U.S. Attorney General Merrick Garland and the Department of Justice ordered a moratorium in June on federal executions.

Records show Hanson and another man carjacked Bowles at a Tulsa mall and took her to a work site where Thurman was working before the man he was with killed Thurman and Hanson shot Bowles several times.

Hanson is serving a life sentence at a federal prison in Louisiana after being convicted for several robberies involving a firearm that occurred after the murders.

Kunzweiler made the initial request to the federal Bureau of Prisons Aug. 4 for Hanson to be transferred into the state's custody for the execution of his state sentence. The BOP denied the request in a letter dated Sept. 28, stating "it is not in the public's best interest."

O'Connor sent a letter dated Oct. 14 to BOP Regional Director Heriberto Tellaz, seeking confirmation of the denial and made a second request for Hanson to be transferred prior to Hanson's Nov. 9 clemency hearing.

Tellaz responded Oct. 17 stating "inmate Hanson is presently subject to a life term imposed in federal court" and that his transfer to Oklahoma "for state execution is not in the public interest."

State authorities argue in the lawsuit that the federal government's denial to transfer Hanson in the name of public interest "would mean that Hanson will never face justice for his murder of Bowles" and "if Hanson is transferred, state and federal justice will both be achieved."

Prosecutors argue federal statue mandates transfer to the state for the execution to be carried out and the argument of public interest is not valid in the matter and is in violation "of the laws of the United States."
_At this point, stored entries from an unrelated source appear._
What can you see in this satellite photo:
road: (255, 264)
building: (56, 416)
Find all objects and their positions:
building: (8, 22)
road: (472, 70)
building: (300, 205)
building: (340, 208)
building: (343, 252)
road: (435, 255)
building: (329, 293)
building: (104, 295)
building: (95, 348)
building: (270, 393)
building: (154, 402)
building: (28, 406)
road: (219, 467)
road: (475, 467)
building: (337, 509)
"Hanson's execution by the State of Oklahoma is consistent with any public interest in seeing that Hanson never be released from custody during his lifetime," the lawsuit states. "The public spoke loud and clear when the jury sentenced Hanson to death for ending Bowles' life; their voice—their interest—should be heeded."

The lawsuit states the Northern District of Texas is the proper venue for the lawsuit to be filed due to being halfway between Oklahoma City and Dallas where the BOP regional offices are located.

U.S. District Judge Reed O'Connor has been assigned the case. O'Connor is known for his previous rulings in favor of Republicans on the Affordable Care Act, gun control, same-sex marriages, and COVID-19 vaccine mandates.

O'Connor granted a request to expedite briefings and ordered a responsde from the BOP no later than Nov. 2.